Secret #3: More total carbon pollution and oil consumption. Forty-seven mpg is much better than current standards, so surely we'll use less oil and reduce pollution? Well, no. By 2025 and thereafter millions more Americans will drive millions more cars and trucks. Over the long run, these additional "vehicle miles traveled" will more than offset the improvements the standards bring, and we'll be using more oil and pumping out more carbon. True - without the standards it would be far worse. But "less bad" isn't what we're aiming for. To avoid heating the planet by more than 2 degrees Celsius, we must significantly reduce total carbon emissions by the end of this decade and not let it go up thereafter.

It doesn't have to be this way. Vehicles are the low-hanging fruit in the fight against carbon from the transportation sector. Their emissions amount to about 19 percent of total U.S. carbon emissions; decreasing these has the greatest short-to mid-term effect. The administration analyzed an alternative standard, at 69 mpg, that would have achieved oil savings and carbon reductions over the long term. The technology to reach 60-plus mpg exists today or is on the drawing board, and the additional costs would have been more than offset by savings in gasoline purchases alone, never mind counting any environmental benefits.

Secret #4: More SUVs and trucks. How many single drivers pull up for lattes in all-terrain, heavy-duty SUVs made for eight people? Slick marketing may have made gas-guzzlers sexy, but the situation was exacerbated by years of mileage rules that favored SUVs and trucks, creating what's known as the SUV loophole.

The new standards exacerbate the SUV loophole, rewarding SUVs and trucks with exemptions, credits, and other give-aways. Incredibly, efficiency requirements are up to one-third less stringent for these vehicles than for cars during the earlier years covered by the rule. Because automakers will install the fewest efficiency upgrades in the least efficient vehicles, the efficiency gap between them and lighter cars will get worse. And, because this makes them cheaper to build and more profitable, it's a good bet that Detroit will sell a lot of them.
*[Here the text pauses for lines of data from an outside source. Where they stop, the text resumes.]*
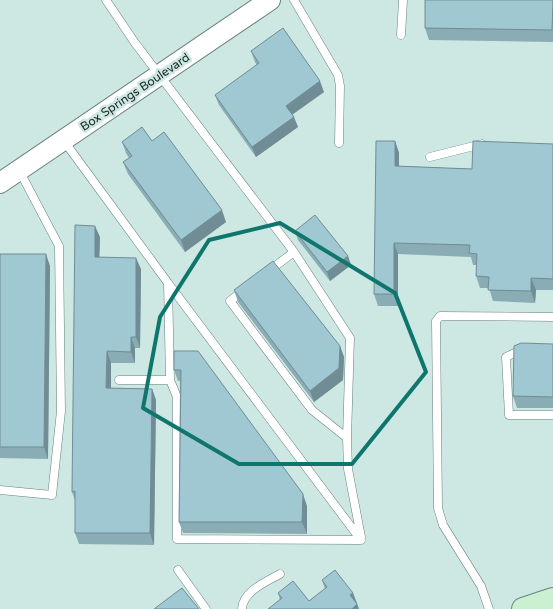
<svg xmlns="http://www.w3.org/2000/svg" width="553" height="609" viewBox="0 0 553 609" font-family="'Varela Round',sans-serif">
	<style>
		.lines { fill: none; stroke-linecap: round; stroke-linejoin: round }
		.service-casing { stroke: #69817d; stroke-width: 9 }
		.tertiary-casing { stroke: #69817d; stroke-width: 22 }
		.secondary-casing { stroke: #69817d; stroke-width: 24 }
		.service { stroke: #fff; stroke-width: 8 }
		.tertiary { stroke: #fff; stroke-width: 20 }
		.secondary { stroke: #caefd1; stroke-width: 22 }
		.wall { fill: #8aacb5 }
		.shaded-wall { fill: #708c94 }
		.building { fill: #a0c8d3; stroke: #708c94 }
		.marked { fill: none; stroke: #0f766e; stroke-width: 4; stroke-linejoin: round }
		.labels { text-anchor: middle; dominant-baseline: central; stroke-width: 5; stroke-linejoin: round; paint-order: stroke }
		.street-label { font-size: 12px; fill: #192321; stroke: #cde7e2 }
	</style>
	<rect width="100%" height="100%" fill="#cde7e2"/>
	<g class="lines">
		<defs>
			<path id="service" d="M106 0 135 43 294 252 350 338 347 438 312 410 230 301 243 291
				M294 0 338 75 340 86 339 143
				M401 35 403 0
				M64 141 168 283 170 380 177 397V539L361 540
				M430 157 482 144
				M270 270 294 252
				M168 283 361 540
				M521 350 506 357 509 415H553
				M119 380H170
				M347 438 348 469 361 537
				M0 490 52 495 61 411 59 246 19 170
				M178 570 206 609
				M242 609C243 591 266 582 280 574
				M489 609 481 586 443 525 438 508 436 321 440 316 553 317"/>
			<path id="tertiary" d="M0 183 270 0"/>
			<path id="secondary" d="M523 609 553 599"/>
		</defs>
		<use href="#service" class="service-casing"/>
		<use href="#tertiary" class="tertiary-casing"/>
		<use href="#secondary" class="secondary-casing"/>
		<use href="#service" class="service"/>
		<use href="#tertiary" class="tertiary"/>
		<use href="#secondary" class="secondary"/>
	</g>
	<path class="wall" d="M553 0V42L429 40 425 28Z
		M251 51 324 92 292 115 298 127 256 157 219 105 215 95 257 65 255 62Z
		M152 141 226 222 185 252 128 174 123 162 129 158 126 153 122 142Z
		M395 141 399 153V166L472 169 553 144V290H536L535 303 493 301 489 288H480L476 276 477 265H473L471 257 398 254V306H378L374 294Z
		M295 231 348 256 351 265 330 281 298 240Z
		M100 237 99 257 141 269 140 348H135V363H111V388L152 389 156 400 154 545 79 544 75 533V500L72 492Z
		M0 254 50 266 48 459 0 458Z
		M234 290 340 346 344 357 343 380 314 402 238 302Z
		M553 344V408H517L513 396Z
		M174 351 307 506V534L183 533 179 522 180 381H178L174 370Z
		M322 580 353 593 359 609H268L280 600 278 593 309 601 325 589Z"/>
	<path class="shaded-wall" d="M320 81 324 92 290 116 286 106Z
		M294 117 298 127 256 157 252 147Z
		M395 141 399 153V178L395 166Z
		M222 210 226 222 185 252 181 240Z
		M95 226 100 237 99 269 95 257Z
		M394 243 398 254V306L394 294Z
		M46 254 50 266 48 459 44 447Z
		M348 256 351 265 330 281 327 272Z
		M136 258 141 269 140 348 136 337Z
		M531 278 536 290 535 303 531 291Z
		M131 337 135 348V363L131 352Z
		M340 346 344 357 343 380 314 402 310 391Z
		M107 351 111 363V400L106 388Z
		M152 389 156 400 154 545 150 533Z
		M303 494 307 506V534L302 522Z
		M353 593 359 609H352L350 595Z"/>
	<path class="building" d="M425 0H553L552 30 425 28Z
		M283 28 320 81 286 106 294 117 252 147 215 95 259 63 251 51Z
		M142 127 152 141 164 132 222 210 181 240 123 162 132 156 122 142Z
		M376 141H395V166L472 169 473 141 553 144V279L531 278V291L488 290 489 277 476 276 477 254 469 253 470 245 394 243V294H374Z
		M315 215 348 256 327 272 295 231Z
		M75 225 95 226V257L136 258V337H131V352L107 351 106 388 152 389 150 533H75V491L72 492Z
		M0 254H46L44 447H0Z
		M273 261 340 346 339 368 310 391 234 290Z
		M521 343 553 344V397L513 396 514 346Z
		M174 351H198L303 494 302 522H179L181 370H174Z
		M335 570 353 593 350 595 357 604 352 609H268L282 598 278 593 293 581 309 601 327 587 322 580Z
		M182 588 199 609H154Z"/>
	<path class="marked" d="M280 223 395 293 426 372 352 464H239L143 408 160 317 209 240Z"/>
	<g class="labels">
		<g class="street-label">
			<text transform="translate(135 92) rotate(-34)">Box Springs Boulevard</text>
		</g>
	</g>
</svg>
Secret #5: No innovation incentive. The bottom line is that these standards are undemanding. They require no technical leap or cutting-edge inventions, and they will not make the U.S. more competitive in world markets. At 47 mpg by 2025, we'll be behind the European Union, Japan and China: Five years earlier, in 2020, they'll have reached 64.8 mpg, 55.1 mpg, and 50.1 mpg, respectively.

The U.S. standards are overwhelmingly based on incremental improvements of technologies already in existence. New developments such as fuel cell technology are encouraged by means of credits, but getting those credits is completely voluntary. In the mean time, Honda, Toyota and Mercedes already plan to commercialize fuel cell vehicles within a few years.

When President Kennedy called for the U.S. to reach the moon, it took us eight years to invent, build and use the rockets that got us there. By comparison, the technological ambition behind the 2025 mileage standards is like spending 13 years to put a new coat of asphalt on the launch pad.

To protect our planet, we've got to do much better.